Benchmark | Observations at Frontier | R² | Runtime Increase (90% CI) |
---|---|---|---|
GPQA Diamond | 12 | 0.97 | 6.0x (5.3-11.3) |
MATH Level 5 | 8 | 0.92 | 1.7x (1.5-2.4) |
OTIS Mock AIME | 11 | 0.95 | 2.8x (2.4-3.3) |
We also evaluate using accuracy as the dependent variable, which we refer to as the log-linear fit. For MATH Level 5, the exponential decay fit yields significantly lower errors (paired t-test, p=0.04). This matches our expectations, given MATH Level 5’s increasing saturation: error rates compress as performance approaches 100%. For GPQA Diamond and OTIS Mock AIME 2024-2025 the two fits are not significantly different. The exponential decay fit is slightly better for GPQA Diamond whereas the log-linear fit is slightly better for OTIS Mock AIME 2024-2025.
Most of the current frontier models are provided by OpenAI and Google (15/19).

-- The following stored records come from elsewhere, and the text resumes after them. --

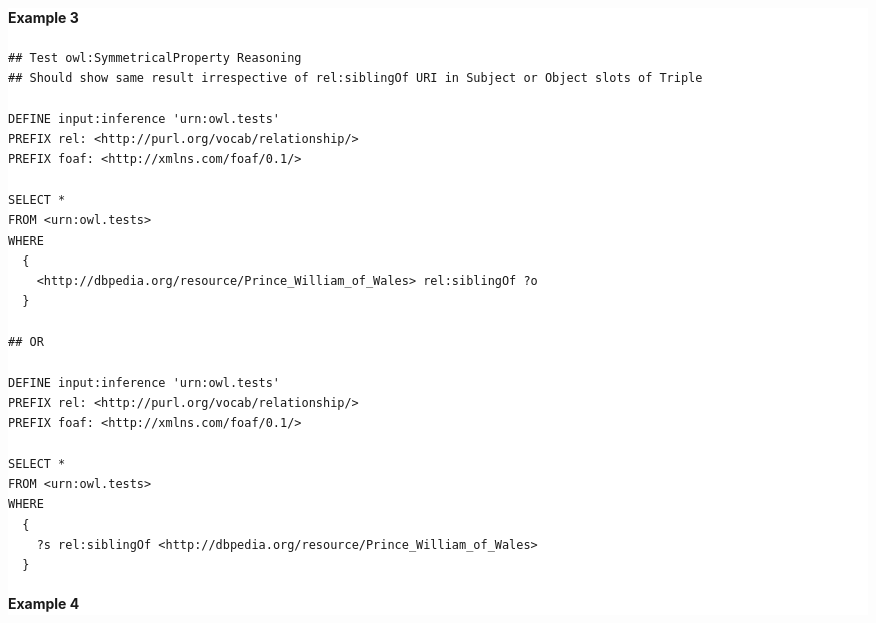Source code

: <div>

#### Example 3

</div>

</div>

</div>

``` programlisting
## Test owl:SymmetricalProperty Reasoning
## Should show same result irrespective of rel:siblingOf URI in Subject or Object slots of Triple

DEFINE input:inference 'urn:owl.tests'
PREFIX rel: <http://purl.org/vocab/relationship/>
PREFIX foaf: <http://xmlns.com/foaf/0.1/>

SELECT *
FROM <urn:owl.tests>
WHERE
  {
    <http://dbpedia.org/resource/Prince_William_of_Wales> rel:siblingOf ?o
  }

## OR

DEFINE input:inference 'urn:owl.tests'
PREFIX rel: <http://purl.org/vocab/relationship/>
PREFIX foaf: <http://xmlns.com/foaf/0.1/>

SELECT *
FROM <urn:owl.tests>
WHERE
  {
    ?s rel:siblingOf <http://dbpedia.org/resource/Prince_William_of_Wales>
  }
```

</div>

<div id="rdfsparqlruleowlrelationexample4" class="section">

<div class="titlepage">

<div>

<div>

#### Example 4

</div>

</div>

</div>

To test for robustness, we filter out models from these providers and recompute the fit. The general pattern of an upward-sloping frontier remains, though, as the table below shows, R2’s are somewhat lower and the runtime increase factors are somewhat larger.
Benchmark | Observations at Frontier | R² | Runtime Increase |
---|---|---|---|
GPQA Diamond | 10 | 0.88 | 8.9x |
MATH Level 5 | 10 | 0.89 | 2.5x |
OTIS Mock AIME | 5 | 0.97 | 3.0x |
Assumptions and limitations
This analysis uses data from model evaluations when they were run in the normal course of maintaining Epoch’s Benchmarking Hub. These runs have taken place on different dates over time: all took place in 2025, but not all on the same date. The date of each run can be found on the Benchmarking hub, in the started_at column.
Thus, the data is subject to an unknown amount of through-time variance, as providers may change the speed at which they serve a given model over time. We can get some sense of this from Artificial Analysis, which observes throughput speeds (tokens/second) 8 times daily and reports on the distribution of these observations over a three-month trailing window. For most models on the accuracy-speed frontier, the range from the 25th to 75th percentiles of these observations is between 10 and 50 tokens/second. There are two outliers: for o3-high, this range is 100 tokens/second, and for Llama 4 Maverick it is 150 tokens/second. Our analysis assumes that this through-time variance is not significant enough to invalidate the overall findings.